Stated goal: In the article about Pepperdine Theatre's summer program in Scotland, who played Samuel's sister Wendy?

Source extract:
Photos Courtesy of Julia Donlon
Nate Bartoshuk as Samuel in “The Abode”
This summer, 18 Pepperdine Theatre majors traveled to Scotland for the Pepperdine summer theatre program. For three weeks in August, they performed “The Abode,” a play by Scottish playwright Davey Anderson, dealing with contemporary extremism and the alt-right at the Edinburgh Festival Fringe, a three-week-long cultural festival featuring thousands of performers.
Since 2012, Pepperdine Theatre commissions a new work from a Scottish playwright about progressive themes and hot-button issues for each program. In 2016, they debuted “The Interference” by Lynda Radley, which discussed sexual assault on college campuses.
“We always look for work that has a social action and justice component,” the program’s director Cathy Thomas-Grant said. “It’s important for to us know, especially in our country today, how to dialogue with people who don’t believe politically what we believe.”
Junior Noah Archibald elaborated on the plot.
“’The Abode,’ in the simplest description, is an ’80s-style adventure story that highlights the rise of neo-Nazism in America, primarily focusing on the recruitment tactics they use to draw young White men into their ranks,” Archibald said.
Archibald played Ricky, the face of the alt-right movement, in addition to playing “The Troll King,” Ricky’s evil alter-ego. On the surface, he is charming and seductive, using his allure to entice the lead, Samuel, played by junior Nathan Bartoshuk, into his group. Senior Kathryn Semple, who played Becky in the production, among several other roles, wrote in an email that it was when her character turned Samuel down that sped up his journey into the alt-right.
Samuel gets drawn into “The Abode,” a physical manifestation of an online chatroom, and his sister and social justice activist, Wendy, played by senior Jacquelyn Ferguson, tries to rescue him. Ferguson wrote in an email that it is only through comprehension and communication, not condemnation, that she can do so.
The play comes at a moment where news about alt-right and conservative extremism increasingly pervade news feeds.
Archibald elaborated on the poignancy of the play in today’s context, adding that when they performed the play it was the one-year anniversary of Charlottesville. And, while they were in Glasgow, there was an anti-alt right rally and a counter-protest.
Ferguson wrote in an email that this role helped her combine her biggest life passions — theatre and social activism — giving her the opportunity to learn how to collaborate and listen in order to facilitate change. Ferguson wrote that labeling and blaming one another is counterproductive. Rather, civilized discourse is integral.
“I find myself more willing to engage in discussions that I might have previously avoided because, in order to promote change, you have to target the source of conflict and animosity and begin working toward a resolution,” Ferguson wrote.
The Ensemble of “The Abode” by Davey Anderson
Those involved shared similar sentiments about the power of art in facilitating further dialogue and inspiring change.
Ferguson wrote that she thinks they have done their jobs if audience members leave the production feeling the need to spark further discussion and create dialogue within our larger society.
“As an artist, I feel as though it is my job to bring awareness to these injustices that people often dismiss,” Ferguson wrote. “As a human being, I feel as though it is my job to lessen the disparities within our society.”
Semple echoed Ferguson’s sentiments.
“As an artist, I’ve learned that there is no limit to what can be considered art and who to make it, so in the future, I definitely hope to advocate more for self-produced art and art in any form,” Semple wrote.

Collection entries:
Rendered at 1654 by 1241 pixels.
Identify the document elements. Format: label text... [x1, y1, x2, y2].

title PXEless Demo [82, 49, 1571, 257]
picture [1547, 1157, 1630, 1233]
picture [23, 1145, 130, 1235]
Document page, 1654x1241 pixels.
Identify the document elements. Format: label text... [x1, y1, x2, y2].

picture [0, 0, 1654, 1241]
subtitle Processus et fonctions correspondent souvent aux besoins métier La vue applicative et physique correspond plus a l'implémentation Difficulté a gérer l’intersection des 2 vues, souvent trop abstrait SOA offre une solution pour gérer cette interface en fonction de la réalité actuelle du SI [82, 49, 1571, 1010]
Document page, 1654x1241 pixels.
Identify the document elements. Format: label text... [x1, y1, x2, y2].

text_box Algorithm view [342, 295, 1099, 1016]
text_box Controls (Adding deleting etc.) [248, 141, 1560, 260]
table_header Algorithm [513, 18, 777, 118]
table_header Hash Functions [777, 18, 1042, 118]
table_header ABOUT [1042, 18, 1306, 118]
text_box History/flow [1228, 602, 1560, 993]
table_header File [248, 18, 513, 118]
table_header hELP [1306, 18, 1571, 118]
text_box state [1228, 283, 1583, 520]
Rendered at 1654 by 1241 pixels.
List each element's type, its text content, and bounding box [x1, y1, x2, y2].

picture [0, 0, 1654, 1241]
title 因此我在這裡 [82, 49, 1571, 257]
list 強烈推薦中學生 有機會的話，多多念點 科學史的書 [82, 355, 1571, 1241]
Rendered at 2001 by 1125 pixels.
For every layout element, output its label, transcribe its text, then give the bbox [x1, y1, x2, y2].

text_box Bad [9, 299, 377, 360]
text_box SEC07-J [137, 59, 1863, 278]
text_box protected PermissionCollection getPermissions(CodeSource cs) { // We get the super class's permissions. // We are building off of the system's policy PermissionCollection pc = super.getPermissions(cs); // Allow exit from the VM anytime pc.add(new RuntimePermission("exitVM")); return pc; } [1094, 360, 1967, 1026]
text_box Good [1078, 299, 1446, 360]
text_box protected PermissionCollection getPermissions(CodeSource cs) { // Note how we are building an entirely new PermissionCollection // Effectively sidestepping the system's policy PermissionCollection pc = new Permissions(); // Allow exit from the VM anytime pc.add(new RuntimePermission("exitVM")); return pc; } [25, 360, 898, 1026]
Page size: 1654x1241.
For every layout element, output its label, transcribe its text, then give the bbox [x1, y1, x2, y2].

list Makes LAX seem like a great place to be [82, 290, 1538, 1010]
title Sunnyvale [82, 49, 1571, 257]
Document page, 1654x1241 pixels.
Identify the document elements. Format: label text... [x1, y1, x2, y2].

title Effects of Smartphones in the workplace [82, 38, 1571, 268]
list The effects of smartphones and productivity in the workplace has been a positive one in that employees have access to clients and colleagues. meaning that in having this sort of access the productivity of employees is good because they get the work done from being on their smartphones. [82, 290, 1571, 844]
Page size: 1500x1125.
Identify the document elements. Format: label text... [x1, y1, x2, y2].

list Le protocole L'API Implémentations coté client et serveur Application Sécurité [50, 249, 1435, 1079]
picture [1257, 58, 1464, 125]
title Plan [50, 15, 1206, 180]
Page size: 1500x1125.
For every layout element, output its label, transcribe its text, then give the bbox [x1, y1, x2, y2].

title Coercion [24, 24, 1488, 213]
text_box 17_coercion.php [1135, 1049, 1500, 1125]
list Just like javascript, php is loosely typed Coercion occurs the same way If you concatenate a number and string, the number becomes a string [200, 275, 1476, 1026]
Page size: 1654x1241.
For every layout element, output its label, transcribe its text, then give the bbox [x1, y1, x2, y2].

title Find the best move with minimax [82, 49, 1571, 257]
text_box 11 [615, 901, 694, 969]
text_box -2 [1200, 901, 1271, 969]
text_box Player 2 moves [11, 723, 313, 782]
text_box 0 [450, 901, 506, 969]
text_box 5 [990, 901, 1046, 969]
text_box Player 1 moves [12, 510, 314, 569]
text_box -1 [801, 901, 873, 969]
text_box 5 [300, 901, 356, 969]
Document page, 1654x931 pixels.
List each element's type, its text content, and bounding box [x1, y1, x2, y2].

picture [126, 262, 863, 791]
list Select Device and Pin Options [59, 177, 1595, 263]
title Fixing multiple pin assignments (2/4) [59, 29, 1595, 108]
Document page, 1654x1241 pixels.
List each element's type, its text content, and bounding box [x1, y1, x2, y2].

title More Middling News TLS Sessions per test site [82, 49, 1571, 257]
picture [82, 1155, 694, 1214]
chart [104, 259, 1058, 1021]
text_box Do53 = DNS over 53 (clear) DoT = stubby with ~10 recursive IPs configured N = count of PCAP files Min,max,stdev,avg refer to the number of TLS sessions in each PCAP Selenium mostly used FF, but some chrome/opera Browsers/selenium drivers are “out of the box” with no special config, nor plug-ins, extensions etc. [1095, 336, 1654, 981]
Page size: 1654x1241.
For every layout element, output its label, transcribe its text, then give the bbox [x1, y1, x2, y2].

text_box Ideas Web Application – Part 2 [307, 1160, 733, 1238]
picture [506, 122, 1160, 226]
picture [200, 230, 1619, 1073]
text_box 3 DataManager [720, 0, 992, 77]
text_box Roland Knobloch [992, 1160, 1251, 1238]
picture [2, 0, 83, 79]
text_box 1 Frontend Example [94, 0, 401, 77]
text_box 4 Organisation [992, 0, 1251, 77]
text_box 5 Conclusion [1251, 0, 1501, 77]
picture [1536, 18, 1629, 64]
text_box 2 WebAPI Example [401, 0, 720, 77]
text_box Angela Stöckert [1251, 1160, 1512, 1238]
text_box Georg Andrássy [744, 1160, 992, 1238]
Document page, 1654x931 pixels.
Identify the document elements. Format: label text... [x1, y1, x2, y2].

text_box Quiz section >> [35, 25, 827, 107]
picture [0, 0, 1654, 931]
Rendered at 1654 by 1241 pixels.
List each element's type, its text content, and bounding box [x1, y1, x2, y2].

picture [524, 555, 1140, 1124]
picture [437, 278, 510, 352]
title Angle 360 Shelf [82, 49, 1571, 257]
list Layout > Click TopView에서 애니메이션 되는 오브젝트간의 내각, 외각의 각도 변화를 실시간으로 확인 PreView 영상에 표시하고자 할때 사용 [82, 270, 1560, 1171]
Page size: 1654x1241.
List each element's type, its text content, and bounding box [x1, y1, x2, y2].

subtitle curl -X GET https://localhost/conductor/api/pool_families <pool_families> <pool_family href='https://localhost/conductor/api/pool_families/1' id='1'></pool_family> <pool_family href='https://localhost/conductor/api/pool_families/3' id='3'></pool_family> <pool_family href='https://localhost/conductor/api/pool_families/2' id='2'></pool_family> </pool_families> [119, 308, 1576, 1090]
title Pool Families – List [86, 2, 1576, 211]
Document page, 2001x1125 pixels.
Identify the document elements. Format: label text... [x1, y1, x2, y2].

Result of the task: Senior Jacquelyn Ferguson